What is expected. The answer must consist of every line below containing "处置进展".

Records shown.
▬▬▬
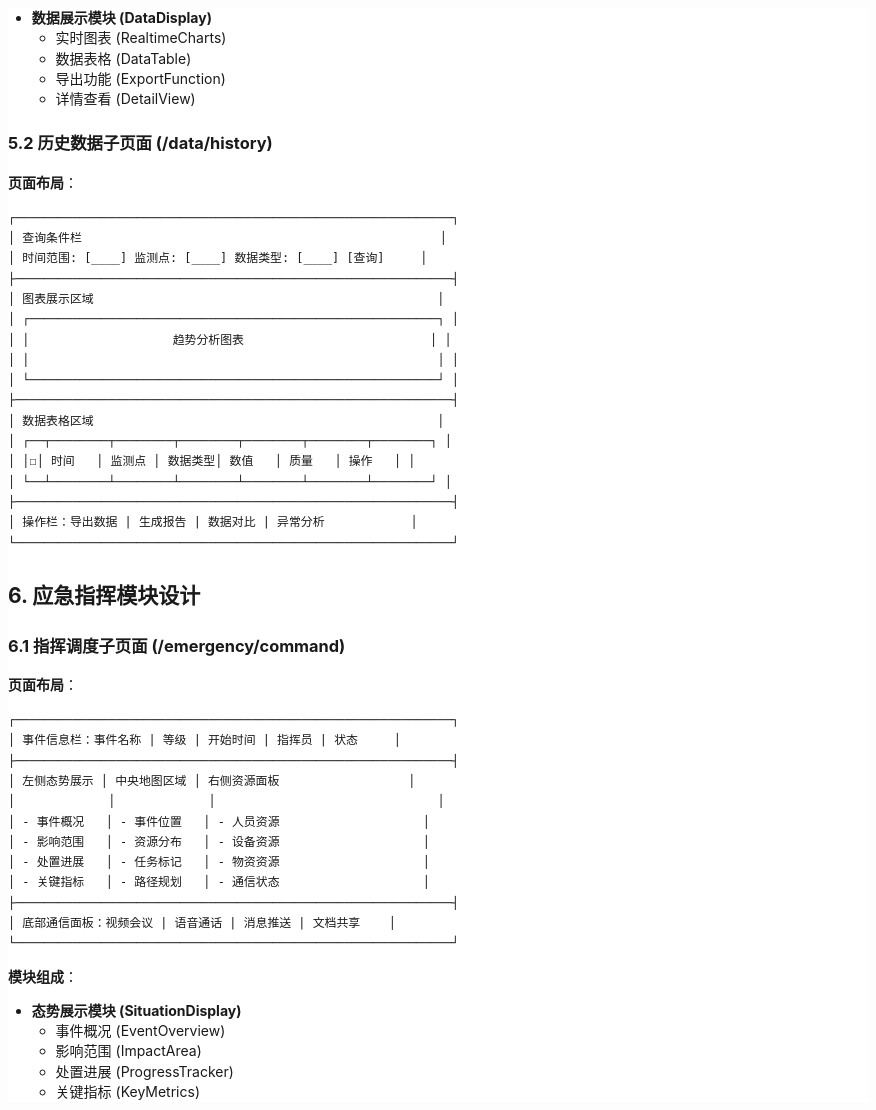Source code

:- **数据展示模块 (DataDisplay)**
  - 实时图表 (RealtimeCharts)
  - 数据表格 (DataTable)
  - 导出功能 (ExportFunction)
  - 详情查看 (DetailView)

### 5.2 历史数据子页面 (/data/history)
**页面布局**：
```
┌─────────────────────────────────────────────────────────────┐
│ 查询条件栏                                                  │
│ 时间范围: [____] 监测点: [____] 数据类型: [____] [查询]     │
├─────────────────────────────────────────────────────────────┤
│ 图表展示区域                                                │
│ ┌─────────────────────────────────────────────────────────┐ │
│ │                    趋势分析图表                          │ │
│ │                                                         │ │
│ └─────────────────────────────────────────────────────────┘ │
├─────────────────────────────────────────────────────────────┤
│ 数据表格区域                                                │
│ ┌──┬────────┬────────┬────────┬────────┬────────┬────────┐ │
│ │☐│ 时间   │ 监测点 │ 数据类型│ 数值   │ 质量   │ 操作   │ │
│ └──┴────────┴────────┴────────┴────────┴────────┴────────┘ │
├─────────────────────────────────────────────────────────────┤
│ 操作栏：导出数据 | 生成报告 | 数据对比 | 异常分析            │
└─────────────────────────────────────────────────────────────┘
```

## 6. 应急指挥模块设计

### 6.1 指挥调度子页面 (/emergency/command)
**页面布局**：
```
┌─────────────────────────────────────────────────────────────┐
│ 事件信息栏：事件名称 | 等级 | 开始时间 | 指挥员 | 状态     │
├─────────────────────────────────────────────────────────────┤
│ 左侧态势展示 │ 中央地图区域 │ 右侧资源面板                  │
│             │             │                               │
│ - 事件概况   │ - 事件位置   │ - 人员资源                    │
│ - 影响范围   │ - 资源分布   │ - 设备资源                    │
│ - 处置进展   │ - 任务标记   │ - 物资资源                    │
│ - 关键指标   │ - 路径规划   │ - 通信状态                    │
├─────────────────────────────────────────────────────────────┤
│ 底部通信面板：视频会议 | 语音通话 | 消息推送 | 文档共享    │
└─────────────────────────────────────────────────────────────┘
```

**模块组成**：
- **态势展示模块 (SituationDisplay)**
  - 事件概况 (EventOverview)
  - 影响范围 (ImpactArea)
  - 处置进展 (ProgressTracker)
  - 关键指标 (KeyMetrics)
▬▬▬
Answer.
│ - 处置进展   │ - 任务标记   │ - 物资资源                    │
  - 处置进展 (ProgressTracker)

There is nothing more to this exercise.